At the same time the co-owners continue to hold title to their respective shares and can therefore sell and encumber them.

In the instant case, the share of the common owner, José J. Benitez, became subjected, by the attachment, to the satisfaction of Ms personal obligation to Carle Dubois. But, says the statute itself, the effect of the alienation or mortgage in relation to the part-owners shall be limited to the share which may be allotted to them m the division upon the termination of the common ownership. And it must necessarily be limited not only with regard to the co-owners but also with reference to their creditors.

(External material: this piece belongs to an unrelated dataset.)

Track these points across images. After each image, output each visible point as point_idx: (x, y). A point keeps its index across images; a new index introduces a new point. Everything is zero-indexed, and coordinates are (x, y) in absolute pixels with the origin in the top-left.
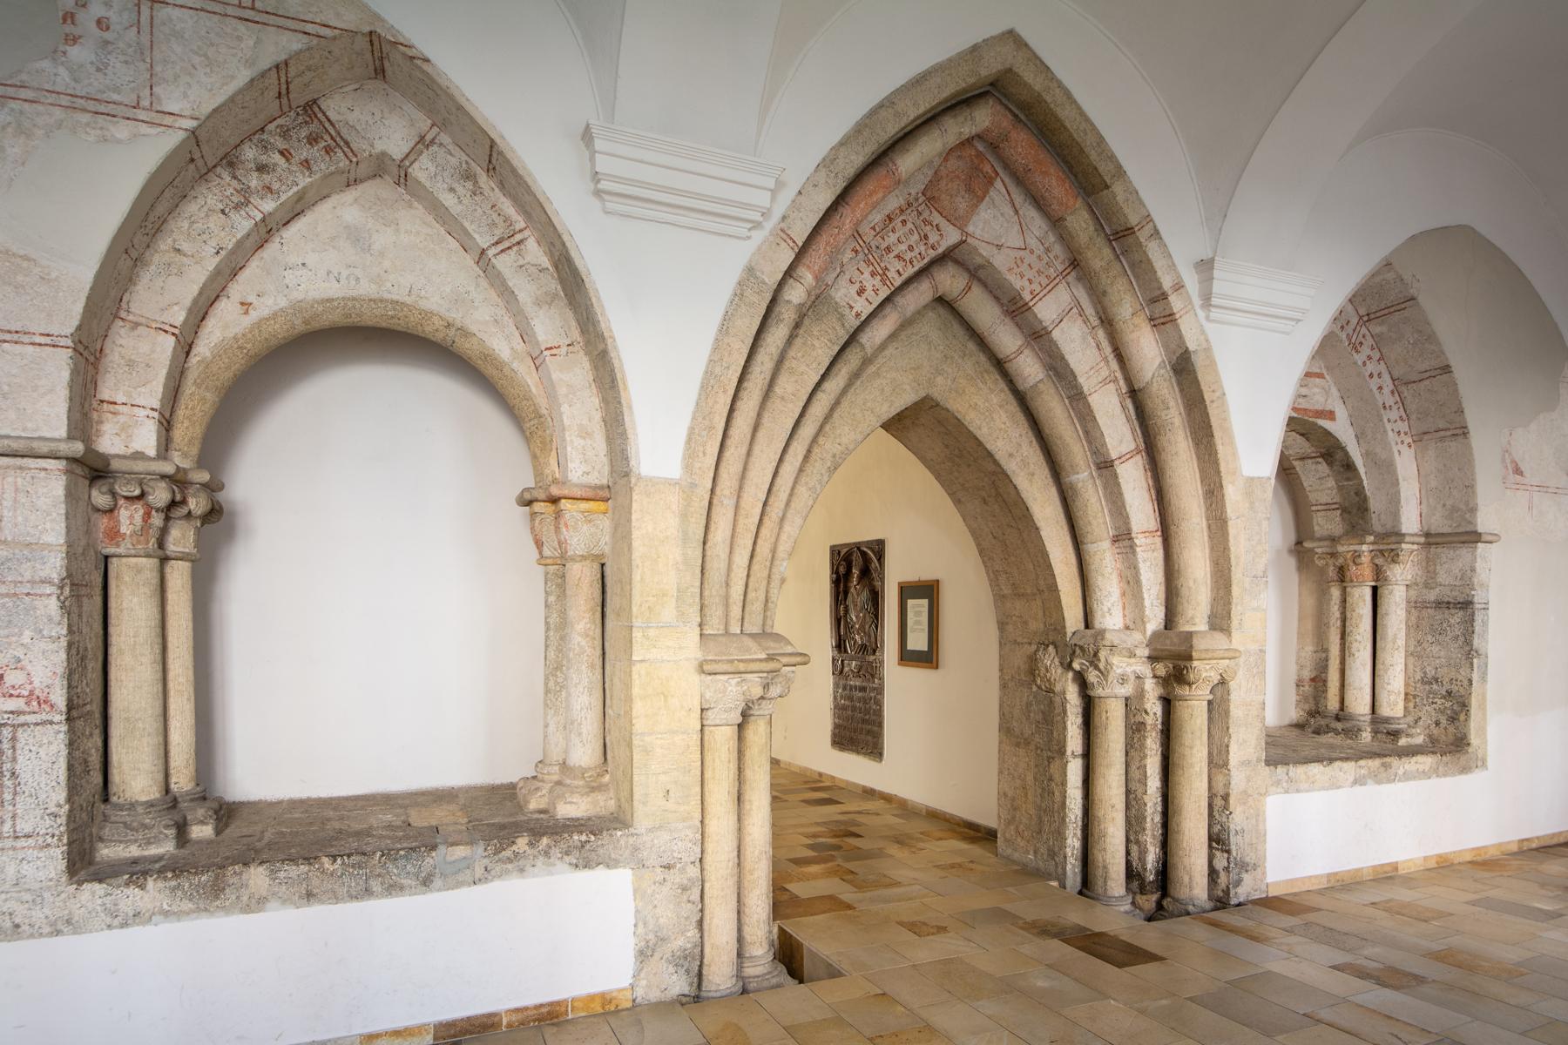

As Manresa states in his Commentaries, with the penetration and clarity which characterize his views:

*689“It is well to remember, likewise, that debts may, as to tbeir nature, admit of three sources of origin: 1st, that they were incurred during the community by one of the co-owners in a separate manner and for his special benefit; 2d, that they were contracted for the community while still undivided; and 3d, that the debt should have been contracted collectively, without specification of shares and without any agreement of solidarity between the co-owners. Under the first supposition, since the co-owner, in the exercise of his property rights, privately contracted the debt, such portion of the community shall be subject to the debt as may be adjudicated on division of said community; neither in the second case will the other co-owners be responsible except under an action to refund the one who should have paid for the others; and in the third instance, all the participants shall be responsible to the creditor in proportion to their respective shares.” Manresa, Comentarios al Código Civil, vol. 3, p. 529.

Having arrived at these conclusions, it is clear that we do not believe the errors assigned by appellant in his brief ever existed.

Therefore, .the judgment appealed from should be affirmed.

Mr. Justice Córdova Dávila took no part in the decision of this ease.